Just for fun, IBM ran the Oracle E-Business Suite 12.1.3 payroll application benchmark on the Power S824 system with only one processor populated and compared it to Cisco and Hewlett-Packard machines using Xeon E5 processors. Here is what that looked like:
You can see various Oracle benchmarks at this link. This particular test used the Payroll Batch Extra Large benchmark kit, and as you can see, the Power S824 system could cut over 1 million paychecks per hour. (No public company has that many employees, of course.) A Cisco rack server with 24 Xeon cores could do nearly the same amount of work, but if you look at how much work per core is done–which makes some sense because many software providers charge per core for their wares–then the Power box comes out way ahead, being able to process 90,909 checks per hour per core compared to 42,402 for the Cisco machine. The HP BL460c blade server had fewer cores running at a higher clock speed, so it could do 49,345 checks per hour per core, but it could only do a total of 789,515 checks per hour across its two sockets.
With Oracle being a dominant supplier of application software, IBM also wanted to show off how the Power S824 did against Sparc T4 machinery from Oracle running Oracle’s own Siebel CRM 126.96.36.199 software, and here is how that lined up:
You can see the listing of Siebel CRM benchmark results at this link. The Power S824 has a lot less cores deployed to run this test, where it can support 50,000 users whacking against the Siebel CRM benchmark. If you do the math, that is 8,333 users per core for the Power8 box. The Oracle Sparc T4-2 two-socket machine, which has a total of 16 cores, can support 40,000 Siebel CRM users, but it can only do 2,500 per core. And the Cisco UCS B200 M3 two-socket Xeon blade server can only support 10,000 users, and when you divide by the cores deployed, that works out to only a meagre 625 users per core.
You can guess that IBM is going to be stressing performance per core and the leverage that gives in terms of cutting software license costs. In some cases. Remember, Oracle can set the scaling factors for pricing across various chip architectures at whatever level it wants. And it tends to favor its own X86 and Sparc platforms over Power and Itanium alternatives, which should come as no surprise.
The SPEC integer and floating point tests in the original table are intriguing, since they give a more general feel for relative performance across architectures. But with the Haswell Xeons, Intel has just tweaked its integrated math units to double their performance, so this gap will close considerably. It is harder to say how Haswell chips will fare on the SPECjEnterprise2010 Java benchmark.
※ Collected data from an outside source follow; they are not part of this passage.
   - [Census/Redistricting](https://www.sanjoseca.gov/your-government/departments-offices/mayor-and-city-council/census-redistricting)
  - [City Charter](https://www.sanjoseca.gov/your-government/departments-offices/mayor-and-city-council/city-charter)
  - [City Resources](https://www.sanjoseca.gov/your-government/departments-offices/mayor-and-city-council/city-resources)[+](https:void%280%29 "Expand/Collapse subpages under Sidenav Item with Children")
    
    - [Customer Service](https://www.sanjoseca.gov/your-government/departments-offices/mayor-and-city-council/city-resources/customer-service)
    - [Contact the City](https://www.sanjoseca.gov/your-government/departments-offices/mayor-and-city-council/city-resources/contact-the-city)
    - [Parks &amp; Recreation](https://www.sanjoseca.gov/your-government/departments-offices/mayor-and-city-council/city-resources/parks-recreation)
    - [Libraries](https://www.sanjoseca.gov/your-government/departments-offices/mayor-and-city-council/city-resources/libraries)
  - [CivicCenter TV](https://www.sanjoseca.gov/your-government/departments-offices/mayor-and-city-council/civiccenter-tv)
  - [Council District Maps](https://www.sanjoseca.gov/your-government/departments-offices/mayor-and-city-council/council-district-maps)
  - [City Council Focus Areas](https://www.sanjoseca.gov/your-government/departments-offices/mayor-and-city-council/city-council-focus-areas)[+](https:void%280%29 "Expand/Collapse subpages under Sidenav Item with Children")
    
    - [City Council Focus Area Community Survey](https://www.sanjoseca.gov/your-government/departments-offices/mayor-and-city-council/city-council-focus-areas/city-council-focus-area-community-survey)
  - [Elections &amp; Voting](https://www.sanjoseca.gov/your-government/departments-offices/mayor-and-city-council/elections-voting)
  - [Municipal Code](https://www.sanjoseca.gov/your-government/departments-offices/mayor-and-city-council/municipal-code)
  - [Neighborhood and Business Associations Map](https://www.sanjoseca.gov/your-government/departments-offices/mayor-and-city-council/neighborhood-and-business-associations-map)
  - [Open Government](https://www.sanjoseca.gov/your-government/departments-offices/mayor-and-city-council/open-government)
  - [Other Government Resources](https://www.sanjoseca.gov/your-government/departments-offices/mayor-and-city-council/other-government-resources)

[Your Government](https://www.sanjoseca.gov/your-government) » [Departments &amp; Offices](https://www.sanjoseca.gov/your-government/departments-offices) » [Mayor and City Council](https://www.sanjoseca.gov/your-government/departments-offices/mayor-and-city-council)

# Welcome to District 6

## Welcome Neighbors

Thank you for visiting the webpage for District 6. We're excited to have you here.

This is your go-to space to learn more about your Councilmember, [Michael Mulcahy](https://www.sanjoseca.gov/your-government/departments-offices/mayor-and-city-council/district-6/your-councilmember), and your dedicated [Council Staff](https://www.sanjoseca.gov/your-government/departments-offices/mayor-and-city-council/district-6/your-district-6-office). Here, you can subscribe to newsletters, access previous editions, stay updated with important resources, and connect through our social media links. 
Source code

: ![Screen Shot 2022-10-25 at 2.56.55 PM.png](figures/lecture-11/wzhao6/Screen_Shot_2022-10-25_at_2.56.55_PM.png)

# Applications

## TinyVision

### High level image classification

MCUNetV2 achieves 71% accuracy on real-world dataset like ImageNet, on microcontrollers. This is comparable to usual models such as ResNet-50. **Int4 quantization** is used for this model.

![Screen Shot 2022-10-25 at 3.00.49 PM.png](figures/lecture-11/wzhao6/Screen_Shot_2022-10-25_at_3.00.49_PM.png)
In this particular comparison above, IBM is running DB2 10.5 on AIX 7.1 on the database server on the Power S824 machine and WebSphere Application Server V188.8.131.52 and AIX on a separate Power S824. The Ivy Bridge Xeon system tested is a pair of Sun X4-2 two-socket servers running Oracle‘s clone of Red Hat Enterprise Linux, called Oracle Linux, and the Oracle 12c relational database and WebLogic Server Standard Edition 12.1.2.
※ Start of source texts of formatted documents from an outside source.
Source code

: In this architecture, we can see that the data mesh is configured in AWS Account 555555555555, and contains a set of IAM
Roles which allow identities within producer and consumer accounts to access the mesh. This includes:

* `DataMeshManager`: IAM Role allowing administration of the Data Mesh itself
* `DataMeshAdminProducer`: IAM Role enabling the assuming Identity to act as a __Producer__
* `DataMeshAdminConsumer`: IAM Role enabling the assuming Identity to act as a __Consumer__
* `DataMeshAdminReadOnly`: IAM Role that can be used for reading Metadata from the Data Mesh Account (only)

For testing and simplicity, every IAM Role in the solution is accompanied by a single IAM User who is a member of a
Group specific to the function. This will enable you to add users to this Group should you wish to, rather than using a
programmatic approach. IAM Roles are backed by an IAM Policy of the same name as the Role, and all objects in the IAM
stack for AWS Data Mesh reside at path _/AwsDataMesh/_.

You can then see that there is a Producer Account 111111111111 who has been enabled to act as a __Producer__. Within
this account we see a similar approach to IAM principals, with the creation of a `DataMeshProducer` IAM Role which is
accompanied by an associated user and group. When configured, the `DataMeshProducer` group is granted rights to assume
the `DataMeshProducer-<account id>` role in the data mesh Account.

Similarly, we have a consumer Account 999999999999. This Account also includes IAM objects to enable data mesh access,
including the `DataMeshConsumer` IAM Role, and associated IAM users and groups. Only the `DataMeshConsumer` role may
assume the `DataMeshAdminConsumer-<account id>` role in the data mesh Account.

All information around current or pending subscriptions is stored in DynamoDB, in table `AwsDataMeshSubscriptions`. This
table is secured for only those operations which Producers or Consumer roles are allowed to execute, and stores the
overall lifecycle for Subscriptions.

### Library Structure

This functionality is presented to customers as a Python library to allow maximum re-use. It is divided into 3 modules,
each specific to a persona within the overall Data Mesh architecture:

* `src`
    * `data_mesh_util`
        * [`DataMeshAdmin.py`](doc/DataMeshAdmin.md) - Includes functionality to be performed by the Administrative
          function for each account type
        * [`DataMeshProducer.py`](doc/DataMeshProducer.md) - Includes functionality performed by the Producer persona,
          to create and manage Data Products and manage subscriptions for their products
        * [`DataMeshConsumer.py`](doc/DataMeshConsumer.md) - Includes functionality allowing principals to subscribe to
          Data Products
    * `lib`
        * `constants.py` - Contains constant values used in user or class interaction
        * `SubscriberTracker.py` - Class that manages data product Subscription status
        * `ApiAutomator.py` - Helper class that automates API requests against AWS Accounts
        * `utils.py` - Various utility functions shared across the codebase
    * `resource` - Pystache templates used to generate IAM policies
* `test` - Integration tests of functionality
Again, it remains to be seen how the Haswell Xeons will ramp up performance, but early inside benchmarks from Intel indicated that the Haswell E5-2699 v3 with 18 cores running at 2.3 GHz would deliver about 50 percent better performance on the SAP SD test compared to the Ivy Bridge outlined above. SPEC integer and floating point numbers are not expected to jump so high, according to Intel’s early internal tests, but the rules of the SPEC tests do not allow Intel to publish its inside benchmarks. We have to wait until others do their tests and publish them on the SPEC site.
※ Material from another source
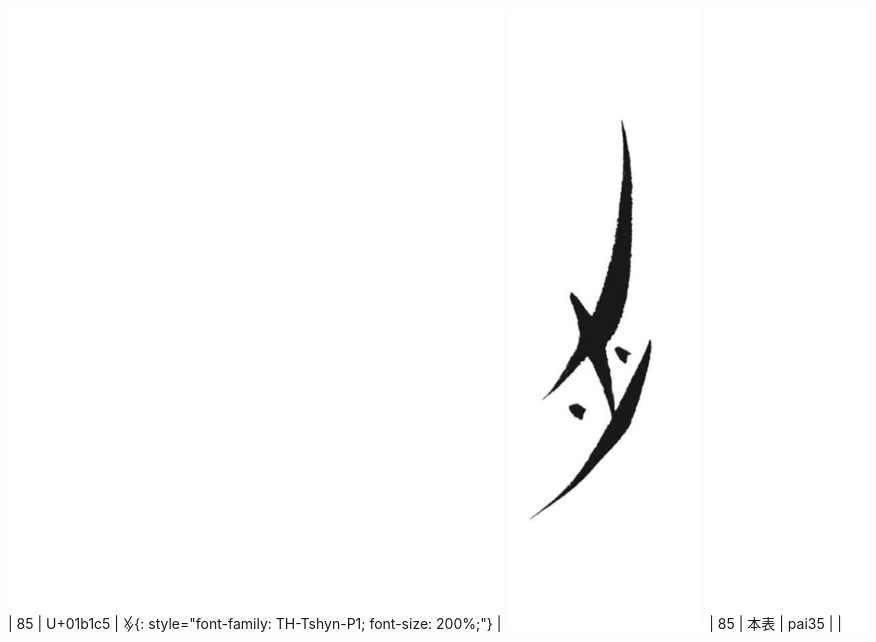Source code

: | 85 | U+01b1c5 | <span>𛇅</span>{: style="font-family: TH-Tshyn-P1; font-size: 200%;"} | ![U+01b1c5](../glyph/85.jpg) | 85 | 本表 | pai35 |  |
The point is that even with a 50 percent increase in core counts, the top-end Xeon E5 chip is not going to be able to match the Power8 configuration with 50 percent fewer cores. The IBM cores run at 3.52 GHz and the Intel cores run at 2.3 GHz, so that is part of it. But clocks are obviously different across chip architectures, and IBM has always been able to get more work out of a clock than Intel. For one thing, the Power8 chip has eight threads per core compared to two for the Xeons. Going from one thread to eight roughly doubles performance for workloads like Java application servers and database management systems that like cores and have lots of cache memory. Moving from two threads to four boosts performance by about 40 percent, so that first virtual thread pair is the big change. Moving from two to four threads gives another 30 percent, and from four to eight yields another 7 percent. So you get diminishing–but important–returns as you scale up the thread count. It seems unlikely that IBM will ever go to 16 threads per core, given the decreasing yields.
A thorough analysis of these benchmarks would mean trying to configure up systems and seeing what bang for the buck they deliver. I will set about doing that, provided I can find all the right configuration and pricing information. Vendors are a bit cagier about this than they used to be in days gone by.